Que viennent-ils chercher ici, les chiens d’Europe ?
Leurs promesses sont d’or, leurs actes de plomb vil.
Qu’un nuage de traits siffle et les enveloppe !
Le carquois nargue le fusil !
Ils ne l’atteindront pas, le chameau qui galope !
Où rugit le lion, le chien jappera-t-il ?
Les lions du désert ont flairé son approche ;
Ils n’aiment pas l’odeur de l’esclave et du chien !
Elle a des dents de fer, la flèche que décoche
Le Targui, qui n’a peur de rien !
Le renard, chien des monts, disparaît sous la roche,
Lorsque le grand lion des sables — le veut bien !
Nous sommes grands et fiers, le bras fort, la main fine,
Portant sur nos chameaux, aussi prompts que l’éclair,
Un sabre, un croc, la lance avec la javeline,
La massue à broyer la chair…
Notre poignard touareg, à lame serpentine,
Tient par un bracelet à nos poignets de fer.
Regardez le Targui voyager dans le sable !
Lui seul, dix jours durant, vit de dattes et d’eau ;
N’en a-t-il plus ? Alors, si la marche l’accable,
Il boit du sang de son chameau !
La poix ferme la plaie ; et l’homme infatigable
Bénit Allah l’unique, et marche de nouveau !

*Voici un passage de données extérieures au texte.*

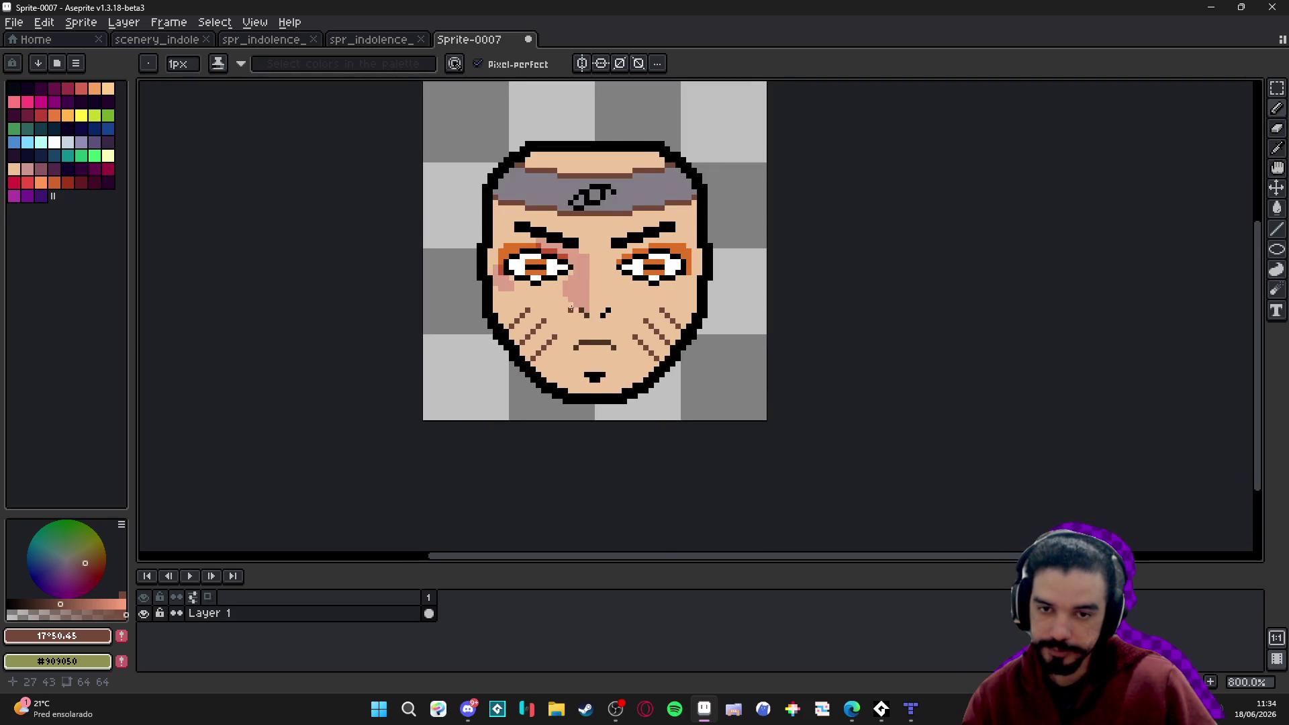
scroll(517, 279, "up", 4)
left_click_drag(488, 254, 438, 242)
left_click_drag(541, 250, 574, 248)
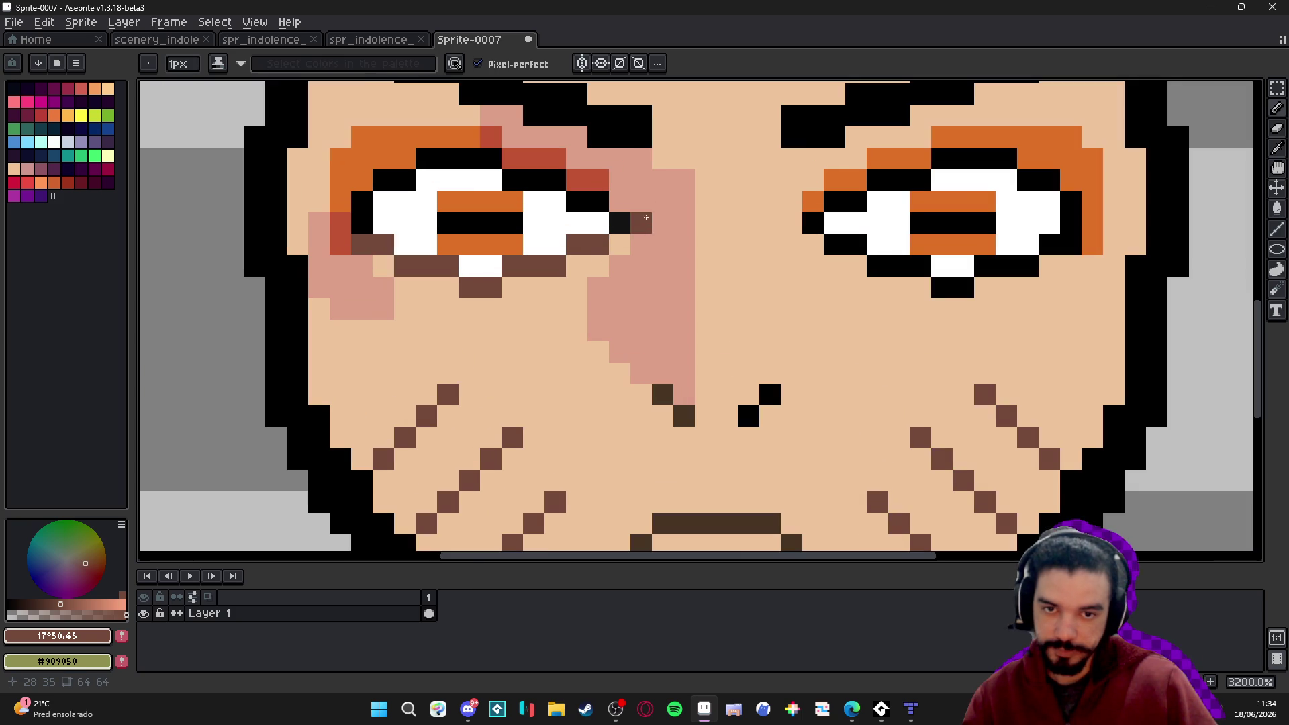
Try adding black pixels beside the nose, then undo them.
scroll(626, 223, "up", 1)
left_click(627, 221, "alt")
left_click(770, 287)
left_click(791, 309)
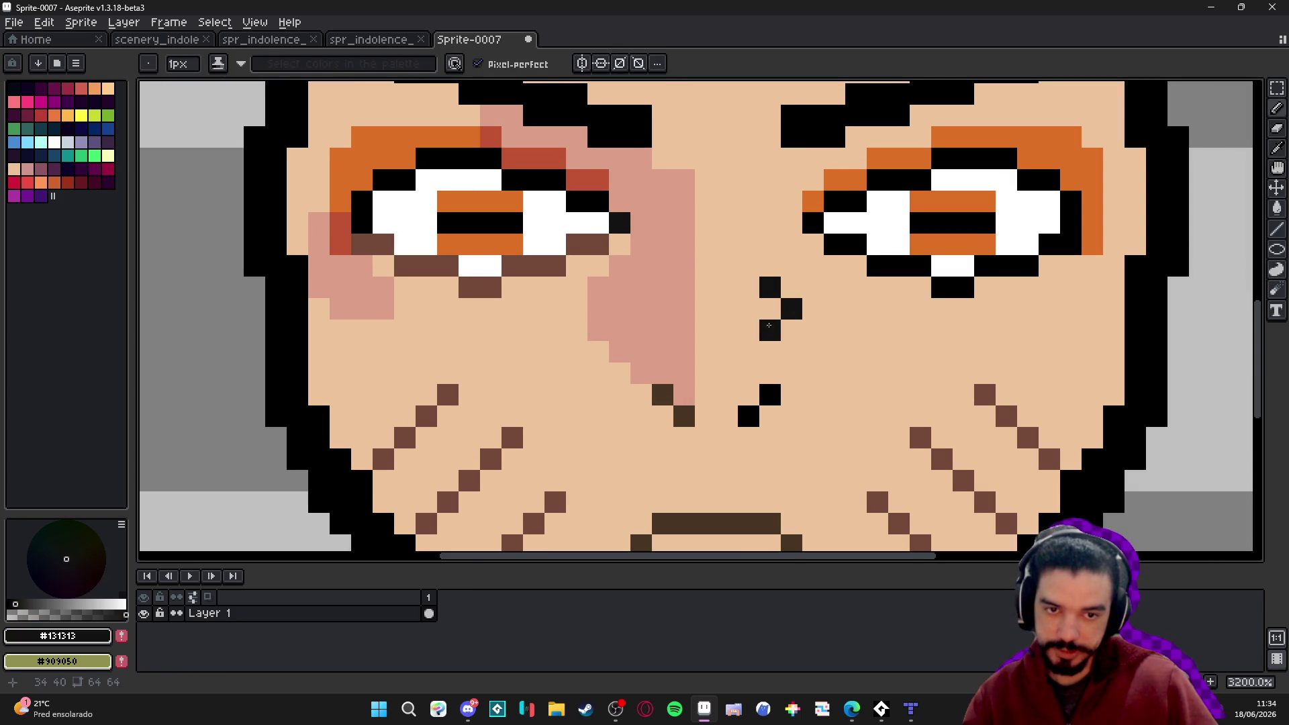
left_click(770, 331)
scroll(732, 443, "down", 3)
key("ctrl+z")
key("ctrl+z")
key("ctrl+z")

Y vivrez-vous deux jours, dans le désert terrible ?
Votre bras s’est armé, mais les cœurs et le front ?
Lorsque le feu pleuvra comme le grain d’un crible,
Les hardis se repentiront !
Et nous, quand l’étranger crîra la soif horrible,
Nous le regarderons mourir, — groupés en rond !
Qu’ils restent dans leur ville où s’abaissent les âmes !
Ils voudraient apporter ici — ce qui les perd !…
Sur notre mer de sable où tremble l’air en flammes,
L’oasis n’est qu’un îlot vert…
Vous aimez trop le vin, l’argent, l’or et les femmes :
Allez-vous-en d’ici ! Dieu garde son désert !
Nous avons fait un pacte avec la lande immense ;
Le roi notre allié s’appelle le soleil !
Il est juste et sévère, il est plein de clémence :
C’est un Salomon sans pareil !
Par delà l’Océan sa puissance commence ;
Il prête au mont Atlas un bandeau d’or vermeil,
Nous ne convoitons pas vos immondes fortunes ;
Nous gardons contre vous, passants de Dieu maudits,
La liberté farouche et le désert des dunes :
Deux biens qui vous sont interdits !…
Allez porter ailleurs vos faces importunes !…
Ici, c’est votre enfer ! c’est notre paradis !
Au désert, plus grand que la mer,
Nous vivons libres sous l’espace,
Libres comme l’oiseau qui passe,
Et comme l’air !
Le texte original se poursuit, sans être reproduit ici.